Records from a data source:
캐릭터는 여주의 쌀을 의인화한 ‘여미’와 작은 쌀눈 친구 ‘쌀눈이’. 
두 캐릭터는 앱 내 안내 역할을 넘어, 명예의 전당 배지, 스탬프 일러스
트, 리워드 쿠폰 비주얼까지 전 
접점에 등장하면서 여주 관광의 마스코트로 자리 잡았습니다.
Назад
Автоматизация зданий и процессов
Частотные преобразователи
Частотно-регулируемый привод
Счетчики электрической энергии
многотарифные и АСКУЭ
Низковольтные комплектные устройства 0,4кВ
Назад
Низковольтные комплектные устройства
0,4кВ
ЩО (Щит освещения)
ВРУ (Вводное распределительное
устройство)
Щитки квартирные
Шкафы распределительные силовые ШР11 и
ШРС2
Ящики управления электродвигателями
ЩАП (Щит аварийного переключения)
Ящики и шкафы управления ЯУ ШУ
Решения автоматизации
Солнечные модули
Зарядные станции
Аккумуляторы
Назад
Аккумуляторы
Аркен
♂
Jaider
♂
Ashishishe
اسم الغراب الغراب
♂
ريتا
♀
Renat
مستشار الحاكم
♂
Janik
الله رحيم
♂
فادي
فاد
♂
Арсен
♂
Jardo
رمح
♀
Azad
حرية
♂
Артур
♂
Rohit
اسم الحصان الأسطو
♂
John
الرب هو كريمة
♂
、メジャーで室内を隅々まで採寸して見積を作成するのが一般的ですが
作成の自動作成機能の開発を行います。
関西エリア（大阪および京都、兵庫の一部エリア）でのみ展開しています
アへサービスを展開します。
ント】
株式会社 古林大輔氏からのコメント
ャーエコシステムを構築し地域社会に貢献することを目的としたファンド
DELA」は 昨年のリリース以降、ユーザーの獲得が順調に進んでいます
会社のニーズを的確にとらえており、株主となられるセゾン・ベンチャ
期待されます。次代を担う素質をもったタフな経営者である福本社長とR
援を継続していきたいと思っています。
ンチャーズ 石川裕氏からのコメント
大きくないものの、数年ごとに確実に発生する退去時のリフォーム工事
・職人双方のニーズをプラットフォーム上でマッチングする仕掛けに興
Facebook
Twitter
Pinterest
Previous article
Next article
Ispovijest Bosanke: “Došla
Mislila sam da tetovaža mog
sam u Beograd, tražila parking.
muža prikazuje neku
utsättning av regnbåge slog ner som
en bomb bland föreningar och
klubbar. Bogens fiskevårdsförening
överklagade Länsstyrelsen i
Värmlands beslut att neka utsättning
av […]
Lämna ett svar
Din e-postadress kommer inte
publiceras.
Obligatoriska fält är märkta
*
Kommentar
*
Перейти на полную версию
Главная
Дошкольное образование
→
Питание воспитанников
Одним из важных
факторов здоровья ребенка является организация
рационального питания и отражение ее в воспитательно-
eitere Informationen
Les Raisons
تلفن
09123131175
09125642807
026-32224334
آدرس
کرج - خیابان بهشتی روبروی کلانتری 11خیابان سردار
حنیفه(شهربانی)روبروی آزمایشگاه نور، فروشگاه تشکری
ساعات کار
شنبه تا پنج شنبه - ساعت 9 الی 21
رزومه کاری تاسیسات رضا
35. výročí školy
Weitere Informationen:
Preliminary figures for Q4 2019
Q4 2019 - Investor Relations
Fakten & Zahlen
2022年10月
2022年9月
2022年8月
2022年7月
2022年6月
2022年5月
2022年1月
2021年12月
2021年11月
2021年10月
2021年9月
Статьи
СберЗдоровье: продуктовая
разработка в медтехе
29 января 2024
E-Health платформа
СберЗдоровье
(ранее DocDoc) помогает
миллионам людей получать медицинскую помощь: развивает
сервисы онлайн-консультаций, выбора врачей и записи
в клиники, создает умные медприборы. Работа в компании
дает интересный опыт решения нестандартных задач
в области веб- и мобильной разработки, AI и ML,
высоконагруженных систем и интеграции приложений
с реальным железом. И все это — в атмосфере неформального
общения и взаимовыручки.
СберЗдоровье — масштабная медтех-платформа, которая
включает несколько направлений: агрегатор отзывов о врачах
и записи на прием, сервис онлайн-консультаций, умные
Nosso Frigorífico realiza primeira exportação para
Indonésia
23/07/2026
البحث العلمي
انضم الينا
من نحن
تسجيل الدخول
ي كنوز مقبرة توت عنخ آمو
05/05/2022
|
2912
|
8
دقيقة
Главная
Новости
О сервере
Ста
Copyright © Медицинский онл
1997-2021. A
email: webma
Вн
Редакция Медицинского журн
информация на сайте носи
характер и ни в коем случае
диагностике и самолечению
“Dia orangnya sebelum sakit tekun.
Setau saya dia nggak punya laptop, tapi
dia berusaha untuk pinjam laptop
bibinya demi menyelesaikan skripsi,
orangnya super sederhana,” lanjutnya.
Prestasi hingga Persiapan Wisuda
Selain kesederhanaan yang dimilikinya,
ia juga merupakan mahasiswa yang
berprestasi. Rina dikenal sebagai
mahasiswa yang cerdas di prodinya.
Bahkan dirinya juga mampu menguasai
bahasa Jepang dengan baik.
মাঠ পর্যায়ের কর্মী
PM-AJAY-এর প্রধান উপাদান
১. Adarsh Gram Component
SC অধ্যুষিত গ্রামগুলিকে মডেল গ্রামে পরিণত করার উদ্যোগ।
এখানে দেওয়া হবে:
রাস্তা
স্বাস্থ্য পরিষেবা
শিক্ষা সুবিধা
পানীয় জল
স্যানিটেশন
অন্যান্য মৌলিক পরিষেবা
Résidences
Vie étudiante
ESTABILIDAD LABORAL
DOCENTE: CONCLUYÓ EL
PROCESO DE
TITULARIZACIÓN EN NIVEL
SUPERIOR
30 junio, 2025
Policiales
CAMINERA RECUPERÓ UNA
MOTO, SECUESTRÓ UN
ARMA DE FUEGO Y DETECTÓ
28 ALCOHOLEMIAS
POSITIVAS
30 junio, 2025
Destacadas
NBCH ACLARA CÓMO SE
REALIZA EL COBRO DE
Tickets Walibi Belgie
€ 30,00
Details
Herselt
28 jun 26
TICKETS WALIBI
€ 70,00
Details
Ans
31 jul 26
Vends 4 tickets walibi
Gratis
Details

▶ [Problem description]
Lay out the lines of the items as a Markdown table with the columns "Row" and "Line," starting at the first line of the items and ending at the line containing "Ящики управления электродвигателями", both included. Number each row and skip any blank lines.

▶ [Solution to the problem]
| Row | Line |
|---|---|
| 1 | 캐릭터는 여주의 쌀을 의인화한 ‘여미’와 작은 쌀눈 친구 ‘쌀눈이’.  |
| 2 | 두 캐릭터는 앱 내 안내 역할을 넘어, 명예의 전당 배지, 스탬프 일러스 |
| 3 | 트, 리워드 쿠폰 비주얼까지 전  |
| 4 | 접점에 등장하면서 여주 관광의 마스코트로 자리 잡았습니다. |
| 5 | Назад |
| 6 | Автоматизация зданий и процессов |
| 7 | Частотные преобразователи |
| 8 | Частотно-регулируемый привод |
| 9 | Счетчики электрической энергии |
| 10 | многотарифные и АСКУЭ |
| 11 | Низковольтные комплектные устройства 0,4кВ |
| 12 | Назад |
| 13 | Низковольтные комплектные устройства |
| 14 | 0,4кВ |
| 15 | ЩО (Щит освещения) |
| 16 | ВРУ (Вводное распределительное |
| 17 | устройство) |
| 18 | Щитки квартирные |
| 19 | Шкафы распределительные силовые ШР11 и |
| 20 | ШРС2 |
| 21 | Ящики управления электродвигателями |